I was trying to be funny, saying that I was tired and it wasn’t like me to feel like that. And she didn’t laugh, but rather talked to me about “forced recovery” which is what your body does when it’s void of  the mental, physical, emotional, and spiritual energy everyone needs.

I didn’t just listen. I heard and felt what she was saying. At that moment, I understood that if I kept depleting my energy, I was no good to myself, my family, my friends, and my community. The world will continue to spin without me attempting to direct its course.

At an energy break session on Saturday during HealtheVoices, a small group sat with Rhonda for what was supposed to be a quick 15 minute pick-me-up. An hour later (!), I left with words of wisdom from other advocates and Rhonda. My “ah-ha” for this conference was this:

“What would you say to a friend?”

Thunderbolt. And sadness.

What I would say to someone I cared about and what I had been telling myself were two very different things.

My question to you is this:

How do you know it’s time to stop before you get to “forced recovery” and what do YOU do to take time for yourself?

Right now (well, after this post) I’m reviewing my calendar and putting time in for me. And I’m going to stop removing those times that I had scheduled for me in favor of getting something else “more important” done.

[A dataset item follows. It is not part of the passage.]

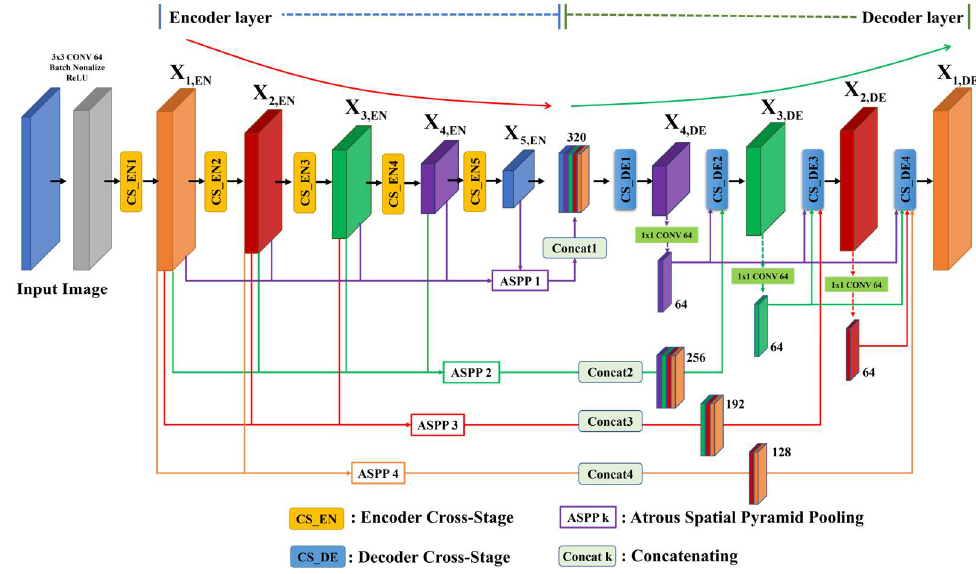
Figure 8. The Structure of the proposed CNN with multi-layer ASPP and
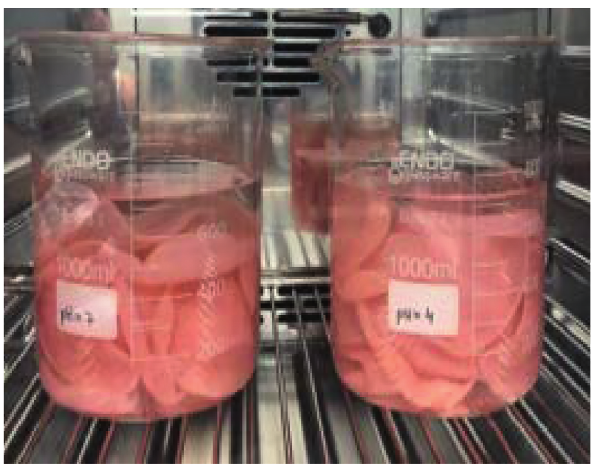
Figure 6: Prosthesis bases subjected to different pH values (pH 4 and pH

I don’t want to stop. But sometimes, as I’ve learned this weekend, you have to stop before you can go.

6 comments
  1. Hi Christy,

    That self-care portion of our lives is hugely important and it seems it is often a lesson that must be learned the hard way, i know I had to learn it that way. I’ve written myself about something similar http://strangelydiabetic.com/2014/08/07/3617/ . Eventually I learned some balance and, in the last year or so, part of that balance involved the removal of pretty much all of my advocacy efforts.

    LY/MI

  2. Chrissy, I am pleased to hear that you are going to relax some now, and take better care of yourself. I hope you will continue to do that frequently, in the future. It is a psychological time bomb to get so wound up that way.

    BTW…you are dy. na. mite!!! The fuse is short, so kick back and rest.

  3. Oh my sweet friend. Keep taking (or start) the advice you give other friends deep in stress-land, and we’ll try to also. Love you more than words.

  4. How do I know when to take a break. Well she is about 5’8″ has slightly gray hair and packs a powerful punch when she says. stop. Sometimes I even listen. 🙂 By the way Rhonda was great, one of the highlights of the day.

    I referred you blog to the TUDiabetes blog site for the week of April 18, 2016.

  5. Thank you for sharing. There’s got to be a lesson in here as well for quelching any guilt that follows the STOP. < – – my struggle. When I have that dreadful shutdown it's usually the result of my crazy life with kids and over-taxing myself for the current passion in my life. Could be my clay studio, could be the high school band department. My head swims badly before the shutdown and I do acknowledge it and head for bed. My amazing husband picks up where I leave off. Glad you listened to your body and to smart people. Your husband is a winner.

  6. I’ve learned what works for me, and it’s that I just can’t keep up with non-PWD the same way. Something has to give. If there’s a weeklong meeting of all day events and evening get-togethers, I have to sacrifice at least one night out to recover. That’s me. I think as you get older, the tolerance level goes down faster – personally I’ve dropped a lot of non-essential social media accounts and stepped away from volunteering my time outside of work. in the DOC I feel like a genuine slacker compared to many others, as much as I enjoy and depend on the connections we share. But the honest truth is that I finally know my limits.

    I hope you’re able to find some respite. Enjoy your personal time!